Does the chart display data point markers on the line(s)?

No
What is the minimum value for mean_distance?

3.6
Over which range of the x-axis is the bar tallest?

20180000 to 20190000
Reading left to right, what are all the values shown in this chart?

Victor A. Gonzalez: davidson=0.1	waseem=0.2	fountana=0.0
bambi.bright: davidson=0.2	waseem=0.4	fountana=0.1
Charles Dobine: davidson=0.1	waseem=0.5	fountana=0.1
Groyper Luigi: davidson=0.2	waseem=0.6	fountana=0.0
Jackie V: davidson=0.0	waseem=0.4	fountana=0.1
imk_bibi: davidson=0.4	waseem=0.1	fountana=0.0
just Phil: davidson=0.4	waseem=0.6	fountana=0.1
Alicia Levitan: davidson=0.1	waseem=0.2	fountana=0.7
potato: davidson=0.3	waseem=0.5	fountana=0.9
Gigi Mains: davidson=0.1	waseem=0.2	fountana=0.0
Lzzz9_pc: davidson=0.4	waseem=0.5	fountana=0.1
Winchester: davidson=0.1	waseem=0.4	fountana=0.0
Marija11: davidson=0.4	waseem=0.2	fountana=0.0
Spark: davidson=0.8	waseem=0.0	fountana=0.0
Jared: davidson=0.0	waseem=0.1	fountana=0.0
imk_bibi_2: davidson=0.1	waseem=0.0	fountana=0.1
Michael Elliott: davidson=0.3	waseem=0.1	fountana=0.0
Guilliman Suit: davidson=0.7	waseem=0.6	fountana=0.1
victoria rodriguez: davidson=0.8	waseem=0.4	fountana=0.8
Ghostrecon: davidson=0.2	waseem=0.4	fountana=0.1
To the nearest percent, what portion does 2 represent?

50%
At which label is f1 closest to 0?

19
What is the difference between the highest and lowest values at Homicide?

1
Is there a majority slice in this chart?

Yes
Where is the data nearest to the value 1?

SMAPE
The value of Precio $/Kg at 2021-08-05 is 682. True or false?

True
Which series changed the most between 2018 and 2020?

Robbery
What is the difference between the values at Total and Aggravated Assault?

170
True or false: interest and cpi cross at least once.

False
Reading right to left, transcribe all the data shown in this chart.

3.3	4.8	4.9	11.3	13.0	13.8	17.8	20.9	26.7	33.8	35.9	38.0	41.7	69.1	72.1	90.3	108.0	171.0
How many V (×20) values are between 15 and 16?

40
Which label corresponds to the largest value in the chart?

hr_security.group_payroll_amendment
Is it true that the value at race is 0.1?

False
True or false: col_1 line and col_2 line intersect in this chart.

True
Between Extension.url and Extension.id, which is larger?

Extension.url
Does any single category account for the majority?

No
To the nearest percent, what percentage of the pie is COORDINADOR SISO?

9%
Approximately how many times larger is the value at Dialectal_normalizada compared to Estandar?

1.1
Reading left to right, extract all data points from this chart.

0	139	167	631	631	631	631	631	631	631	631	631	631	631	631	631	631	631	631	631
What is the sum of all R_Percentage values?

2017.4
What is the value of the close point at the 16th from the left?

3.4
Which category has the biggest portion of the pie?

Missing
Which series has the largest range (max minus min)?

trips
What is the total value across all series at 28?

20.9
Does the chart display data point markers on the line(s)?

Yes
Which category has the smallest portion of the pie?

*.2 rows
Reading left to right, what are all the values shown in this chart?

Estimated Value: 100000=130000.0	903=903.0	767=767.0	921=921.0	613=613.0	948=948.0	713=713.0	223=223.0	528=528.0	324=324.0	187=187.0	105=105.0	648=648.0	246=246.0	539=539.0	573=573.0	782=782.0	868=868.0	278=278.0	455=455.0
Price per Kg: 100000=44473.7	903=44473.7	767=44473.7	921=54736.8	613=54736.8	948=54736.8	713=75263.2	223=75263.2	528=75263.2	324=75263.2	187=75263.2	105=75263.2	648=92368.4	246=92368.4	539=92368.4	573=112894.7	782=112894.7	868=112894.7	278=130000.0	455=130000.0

※

Action item: Reproduce the records starting at the beginning and ending at the line that contains "At which label is f1 closest to 0?", including both ends.

Exercise answer:
Does the chart display data point markers on the line(s)?

No
What is the minimum value for mean_distance?

3.6
Over which range of the x-axis is the bar tallest?

20180000 to 20190000
Reading left to right, what are all the values shown in this chart?

Victor A. Gonzalez: davidson=0.1	waseem=0.2	fountana=0.0
bambi.bright: davidson=0.2	waseem=0.4	fountana=0.1
Charles Dobine: davidson=0.1	waseem=0.5	fountana=0.1
Groyper Luigi: davidson=0.2	waseem=0.6	fountana=0.0
Jackie V: davidson=0.0	waseem=0.4	fountana=0.1
imk_bibi: davidson=0.4	waseem=0.1	fountana=0.0
just Phil: davidson=0.4	waseem=0.6	fountana=0.1
Alicia Levitan: davidson=0.1	waseem=0.2	fountana=0.7
potato: davidson=0.3	waseem=0.5	fountana=0.9
Gigi Mains: davidson=0.1	waseem=0.2	fountana=0.0
Lzzz9_pc: davidson=0.4	waseem=0.5	fountana=0.1
Winchester: davidson=0.1	waseem=0.4	fountana=0.0
Marija11: davidson=0.4	waseem=0.2	fountana=0.0
Spark: davidson=0.8	waseem=0.0	fountana=0.0
Jared: davidson=0.0	waseem=0.1	fountana=0.0
imk_bibi_2: davidson=0.1	waseem=0.0	fountana=0.1
Michael Elliott: davidson=0.3	waseem=0.1	fountana=0.0
Guilliman Suit: davidson=0.7	waseem=0.6	fountana=0.1
victoria rodriguez: davidson=0.8	waseem=0.4	fountana=0.8
Ghostrecon: davidson=0.2	waseem=0.4	fountana=0.1
To the nearest percent, what portion does 2 represent?

50%
At which label is f1 closest to 0?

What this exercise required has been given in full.